Director's Note 11/1/16
The maple foliage--red, full--is especially dramatic this year among so many trees stripped by last week's storm. I noticed this on Monday as I traversed the garden under a dull sky, the wind colder than expected. The trees and their seasonal changes are visible every day, from my window or out on the grounds, but some of what goes on at Lynden is less visible, and many of these less visible activities seem to be concentrated in the late fall.
A good portion of our less visible work falls into the category of support for artists. We think of Lynden as a laboratory for artists, educators, students, and the public, and we are constantly looking for new ways to deepen or enhance the experience of artists working on projects here at Lynden. Necessarily, some of this support takes place behind the scenes, away from public view: some kinds of discussion, in order to be truly beneficial, need to take place in small rooms and with a small group of invited guests. On Saturday we convened such a group for an intimate, participatory symposium on History, Objects, and the Black Imagination in relation to Fo Wilson's project, Eliza's Peculiar Cabinet of Curiosities. Julie McGee acted as moderator to a stellar panel of scholars that included Michelle Wright, Huey Copeland, Brandy Culp, and Jason Young. The invited participants included a range of scholars (from as far away as London), artists, educators, and students. In her response to all those who attended, Fo listed many of the words and phrases that she had recorded in her notebook during the day--"refusals, resistances, reversals, the peculiar, liminality, tensions, literacy, legibility, permeability, ontological vulnerability, subversion, the in-between, the fallacy of blackness, curiosity as a form of agency, objects are us"-- and described the discussion, the many new readings of her work, as "richer than i could have imagined." Many thanks to the Chipstone Foundation for their participation in the Eliza project.
Perhaps our most significant contribution to the support of artists is our annual facilitation of the Greater Milwaukee Foundation's Mary L. Nohl Fund Fellowships for Individual Artists program. Each year we invite local artists to apply for these awards (we received 151 applications this year), and we invite three curators to come in from around the country to select two established fellows and three emerging fellows. The artists in each category receive $20,000 and $10,000 respectively, participate in an exhibition at the Haggerty Museum of Art, and create and implement public programming in the summer and following autumn. Of course the application preparation and jurying go on behind closed doors, but this year's jurors--JoAnne Northrup, Curatorial Director and Curator of Contemporary Art, Nevada Museum of Art, Reno; Valerie Cassel Oliver, Senior Curator at Contemporary Arts Museum Houston; and Julie Rodrigues Widholm, Director and Chief Curator, DePaul Art Museum, Chicago--will give a free public talk on Thursday, November 3 at the Haggerty Museum. And watch for the announcement of this year's Nohl fellows on Monday, November 14.

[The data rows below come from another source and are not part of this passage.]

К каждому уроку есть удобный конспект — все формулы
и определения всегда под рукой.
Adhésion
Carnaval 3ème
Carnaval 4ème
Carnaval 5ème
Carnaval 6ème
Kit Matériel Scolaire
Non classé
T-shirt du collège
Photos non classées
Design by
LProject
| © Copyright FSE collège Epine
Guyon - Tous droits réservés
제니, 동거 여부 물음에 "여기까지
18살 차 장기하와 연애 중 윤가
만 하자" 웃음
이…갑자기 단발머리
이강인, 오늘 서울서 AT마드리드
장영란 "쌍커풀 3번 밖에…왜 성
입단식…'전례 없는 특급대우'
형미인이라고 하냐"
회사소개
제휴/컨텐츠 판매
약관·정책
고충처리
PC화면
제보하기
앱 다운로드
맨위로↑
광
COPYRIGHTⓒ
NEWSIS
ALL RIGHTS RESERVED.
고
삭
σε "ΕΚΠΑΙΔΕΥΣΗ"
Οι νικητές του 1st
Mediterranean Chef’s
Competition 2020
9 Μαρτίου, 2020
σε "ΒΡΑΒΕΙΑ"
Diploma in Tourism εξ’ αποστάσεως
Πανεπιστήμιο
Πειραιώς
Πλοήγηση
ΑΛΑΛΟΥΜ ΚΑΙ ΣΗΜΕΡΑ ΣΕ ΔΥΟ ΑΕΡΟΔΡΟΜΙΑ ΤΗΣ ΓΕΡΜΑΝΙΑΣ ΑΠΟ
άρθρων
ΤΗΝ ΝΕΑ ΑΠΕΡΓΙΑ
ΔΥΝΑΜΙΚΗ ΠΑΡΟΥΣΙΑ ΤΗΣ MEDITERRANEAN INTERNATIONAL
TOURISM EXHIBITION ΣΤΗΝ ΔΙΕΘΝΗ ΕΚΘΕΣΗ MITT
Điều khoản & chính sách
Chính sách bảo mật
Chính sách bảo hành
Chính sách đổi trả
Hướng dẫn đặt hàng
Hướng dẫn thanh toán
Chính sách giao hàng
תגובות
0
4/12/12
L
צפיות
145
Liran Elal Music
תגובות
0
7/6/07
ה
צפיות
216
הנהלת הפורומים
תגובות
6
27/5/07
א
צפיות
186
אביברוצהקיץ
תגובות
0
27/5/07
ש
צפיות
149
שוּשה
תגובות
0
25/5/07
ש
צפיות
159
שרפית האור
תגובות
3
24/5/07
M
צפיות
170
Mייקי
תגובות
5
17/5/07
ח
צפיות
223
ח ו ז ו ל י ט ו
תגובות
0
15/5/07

Fortunately, a great deal of what we do does take place in full view. Pat Hidson and Tori Tasch, who were familiar figures at Lynden during their residency, return this month to open Draw Print Fold Paint, an exhibition of their (mostly) individual work. Hidson will be showing paintings and drawings, Tasch will be installing book-works made during her year at the sculpture garden, including her Centerfold Series, and some of the cyanotype flags the artists made together during their residency will work their way inside, too.
We begin our holiday giftmaking workshops in November (make blocks from trees, make decorative containers and swags from natural materials, make garlic baskets). Jamie Bertsch is offering a weaving workshop this weekend, and we have a family workshop later in the month that focuses on felt vessels. In addition to our regular activities for kids of all ages--Tuesdays in the Garden, weekly art drop-in, homeschool days and school's out workshops--we have a special pre-holiday art drop-in on the day before Thanksgiving. Naomi Cobb reintroduces Project FeederWatch with an orientation to get you started on counting the birds that pass through Lynden, and the Women's Speaker Series hosts a fall bookclub night with local author Lauren Fox. She will join Boswell Book Company's Daniel Golden and Jane Glaser in making recommendations for your bookclub (or you!). We close the month with a post-holiday dog day, an opportunity for you and your canine to walk off any over-indulgence.